▶ [Assignment 1] According to the patch discussion, which stop state does the kernel currently fall back to on power9 when the device tree has no suitable default or deepest stop state?

== Exercise passage ==

Re: [PATCH 2/3] powernv:idle: Don't override default/deepest directly in kernel

From: Gautham R Shenoy
Date: Wed Mar 15 2017 - 07:11:22 EST


Hi Nick,

Thanks for reviewing the patch.

On Wed, Mar 15, 2017 at 12:05:43AM +1000, Nicholas Piggin wrote:
> On Mon, 13 Mar 2017 11:31:27 +0530
> "Gautham R. Shenoy" <ego@xxxxxxxxxxxxxxxxxx> wrote:
>
> > From: "Gautham R. Shenoy" <ego@xxxxxxxxxxxxxxxxxx>
> >
> > Currently during idle-init on power9, if we don't find suitable stop
> > states in the device tree that can be used as the
> > default_stop/deepest_stop, we set stop0 (ESL=1,EC=1) as the default
> > stop state psscr to be used by power9_idle and deepest stop state
> > which is used by CPU-Hotplug.
> >
> > However, if the platform firmware has not configured or enabled a stop
> > state, the kernel should not make any assumptions and fallback to a
> > default choice.

===
== Exercise materials ==

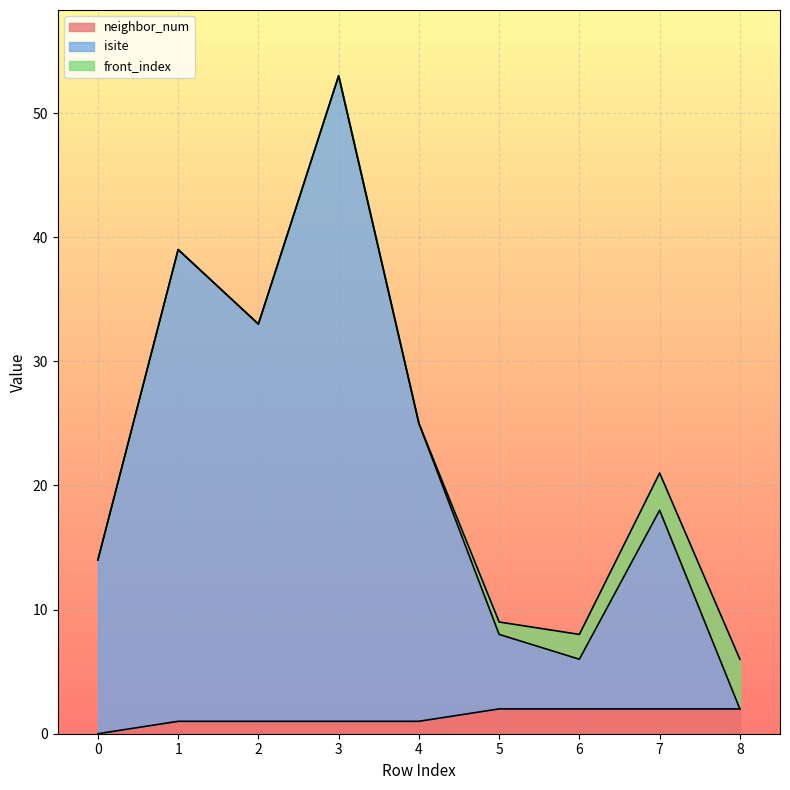

Which series has the widest spread of values?

isite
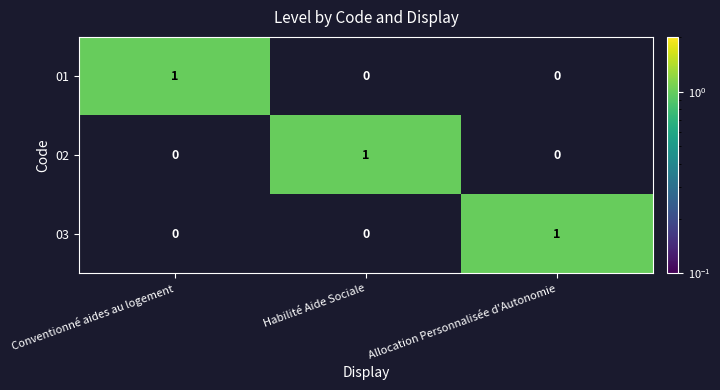

The value of 02 at Conventionné aides au logement is -1. True or false?

False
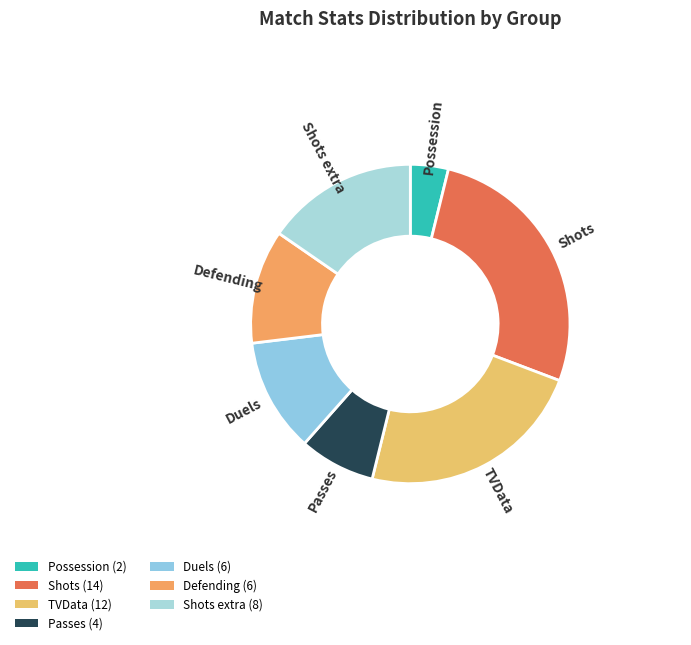

Which category has the smallest portion of the pie?

Possession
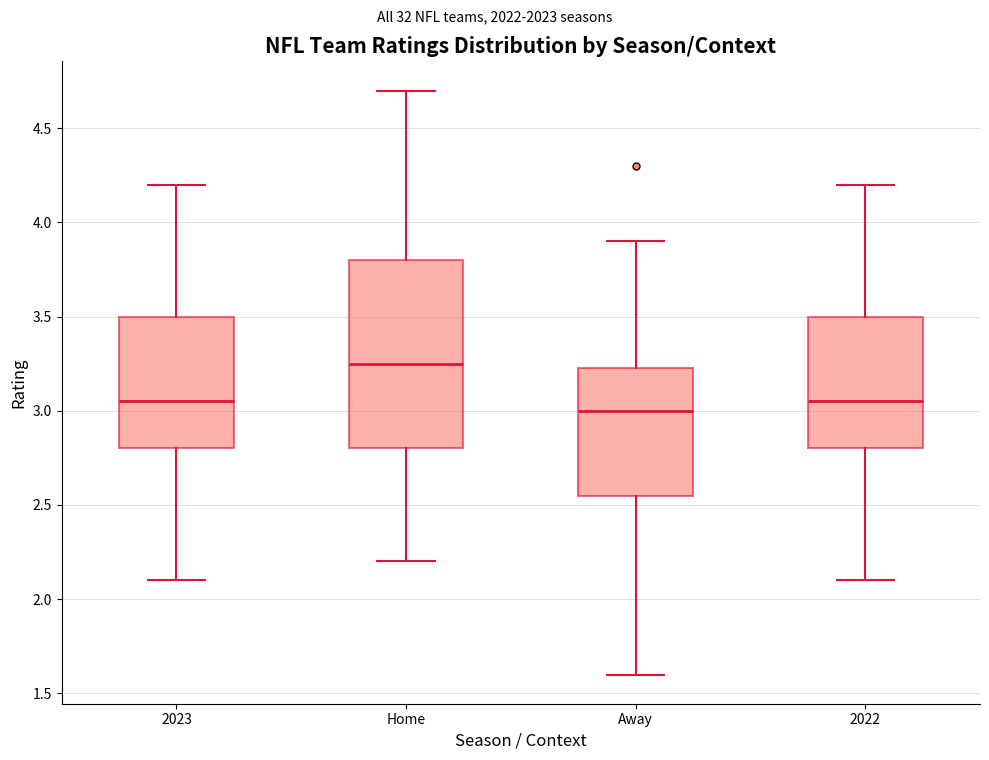

Reading left to right, read every box against the y-axis: the position of its median line, the range the box covers, and the ends of its whiskers. The values are not printed on the chart, so give them approximately, as read against the axis.

2023: median 3.05, box 2.80 to 3.50, whiskers 2.10 to 4.20
Home: median 3.25, box 2.80 to 3.80, whiskers 2.20 to 4.70
Away: median 3.00, box 2.55 to 3.25, whiskers 1.60 to 3.90
2022: median 3.05, box 2.80 to 3.50, whiskers 2.10 to 4.20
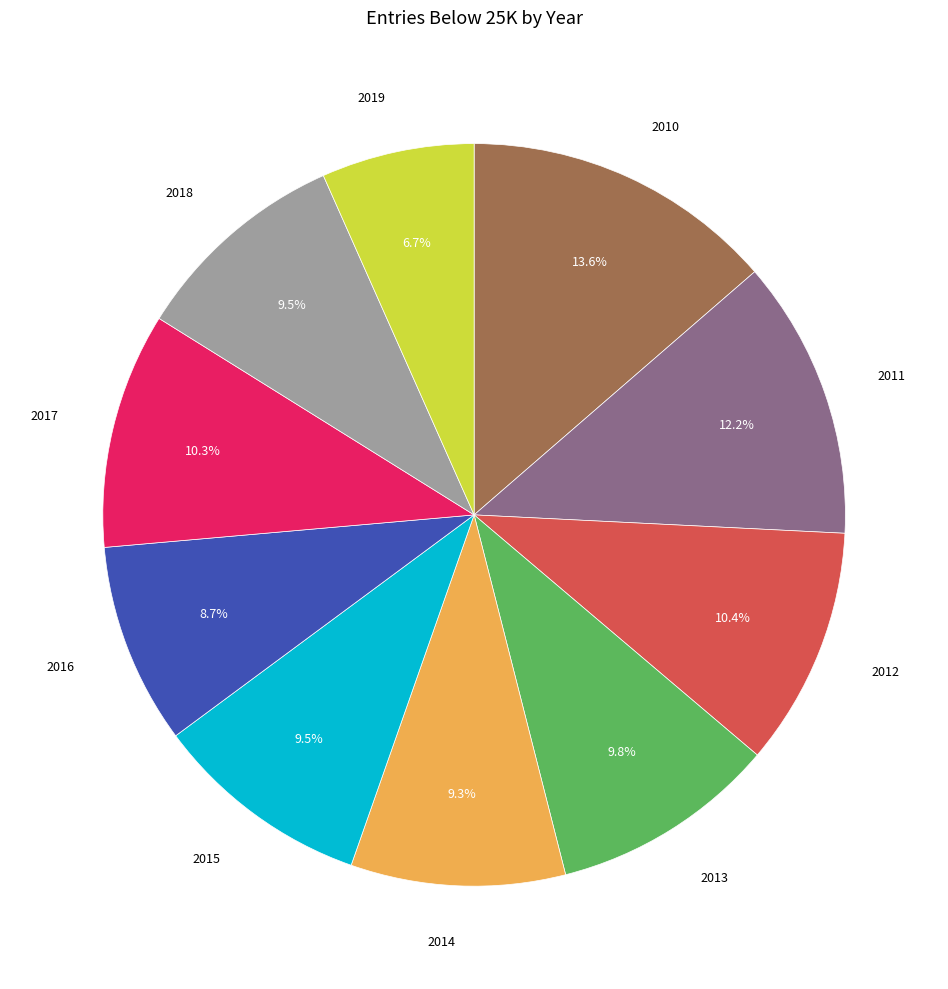

Is there any slice that represents more than half of the pie?

No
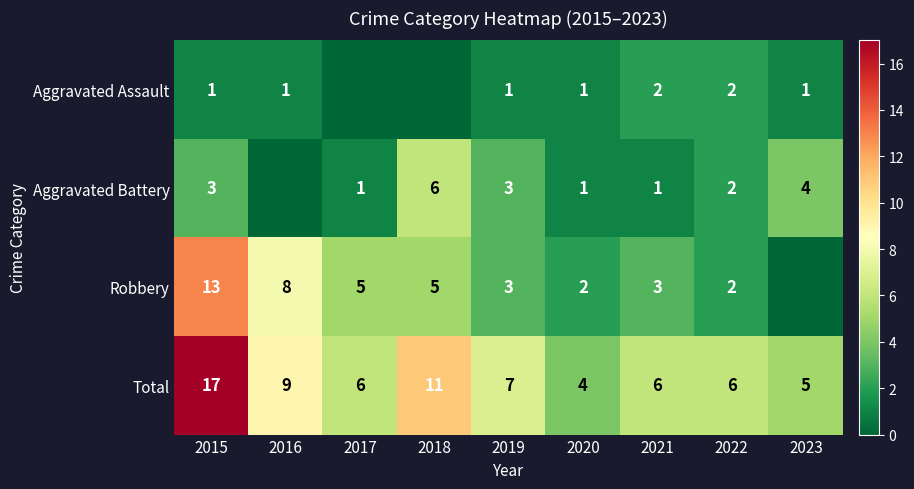

Rank the series at 2018 from lowest to highest value.

Aggravated Assault, Robbery, Aggravated Battery, Total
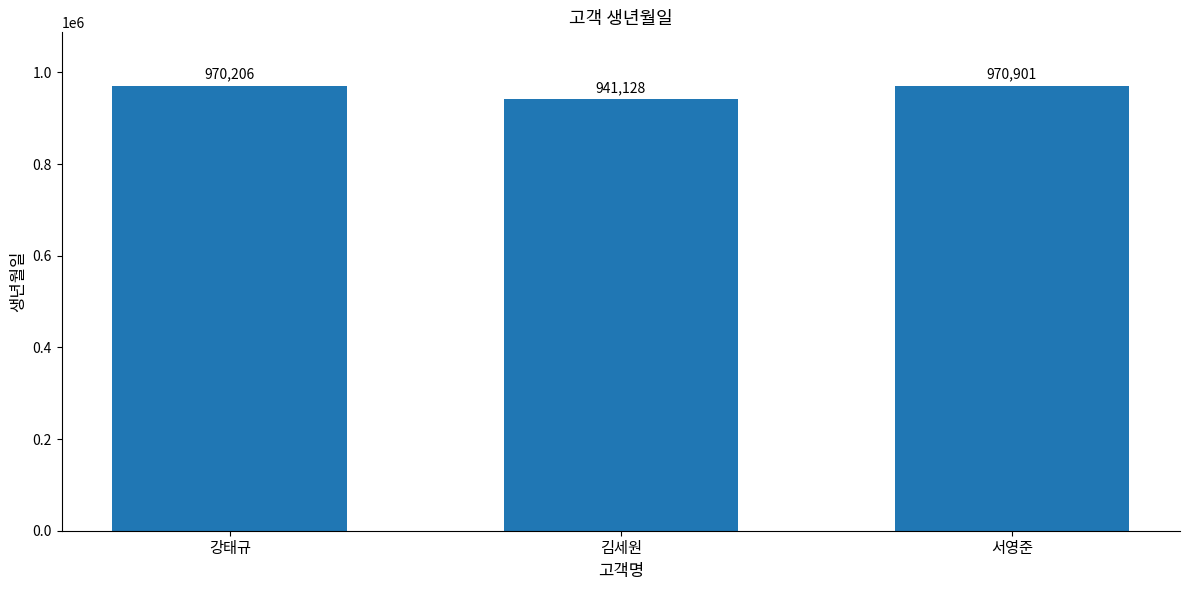

The value at 강태규 is 1405737. True or false?

False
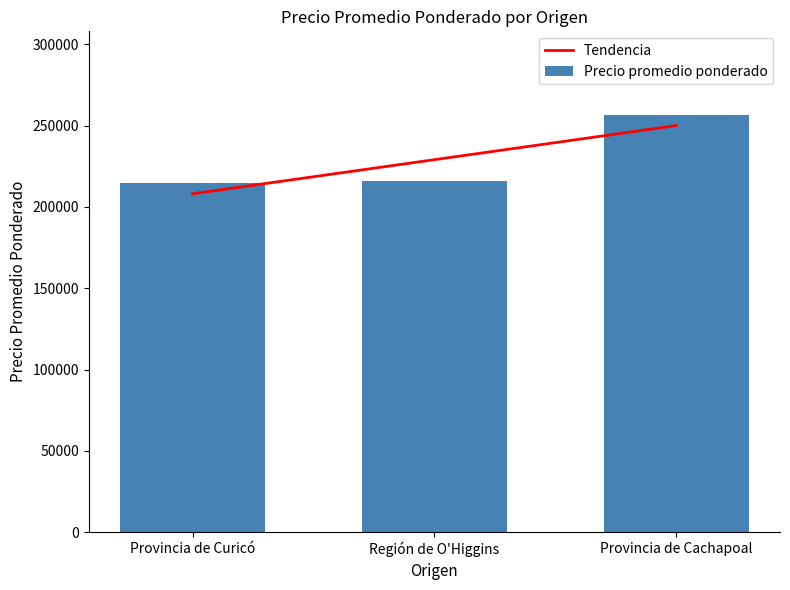

Reading left to right, what are all the values shown in this chart?

Tendencia: 208101.5	229074.0	250046.5
Precio promedio ponderado: 214722.0	215833.0	256667.0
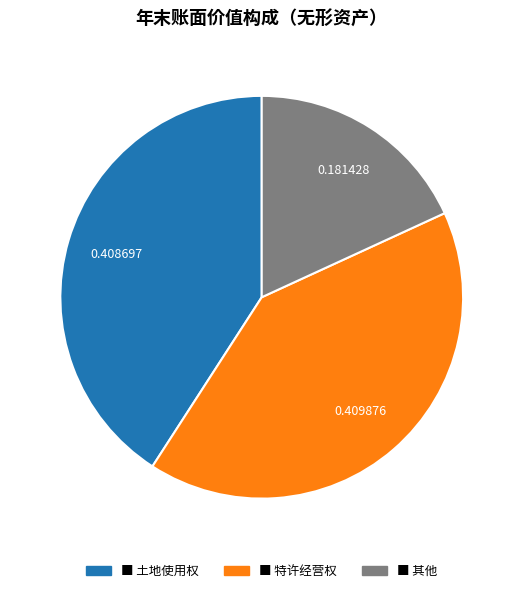

Is there a majority slice in this chart?

No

===

▶ [Assignment 2] Echo everything in the listing from the line containing "Which category has" down to the end of the listing. Omit the pictures.

▶ [Answer space 1] stop0 (ESL=1,EC=1)

▶ [Answer space 2]
Which category has the smallest portion of the pie?

Possession

Reading left to right, read every box against the y-axis: the position of its median line, the range the box covers, and the ends of its whiskers. The values are not printed on the chart, so give them approximately, as read against the axis.

2023: median 3.05, box 2.80 to 3.50, whiskers 2.10 to 4.20
Home: median 3.25, box 2.80 to 3.80, whiskers 2.20 to 4.70
Away: median 3.00, box 2.55 to 3.25, whiskers 1.60 to 3.90
2022: median 3.05, box 2.80 to 3.50, whiskers 2.10 to 4.20

Is there any slice that represents more than half of the pie?

No

Rank the series at 2018 from lowest to highest value.

Aggravated Assault, Robbery, Aggravated Battery, Total

The value at 강태규 is 1405737. True or false?

False

Reading left to right, what are all the values shown in this chart?

Tendencia: 208101.5	229074.0	250046.5
Precio promedio ponderado: 214722.0	215833.0	256667.0

Is there a majority slice in this chart?

No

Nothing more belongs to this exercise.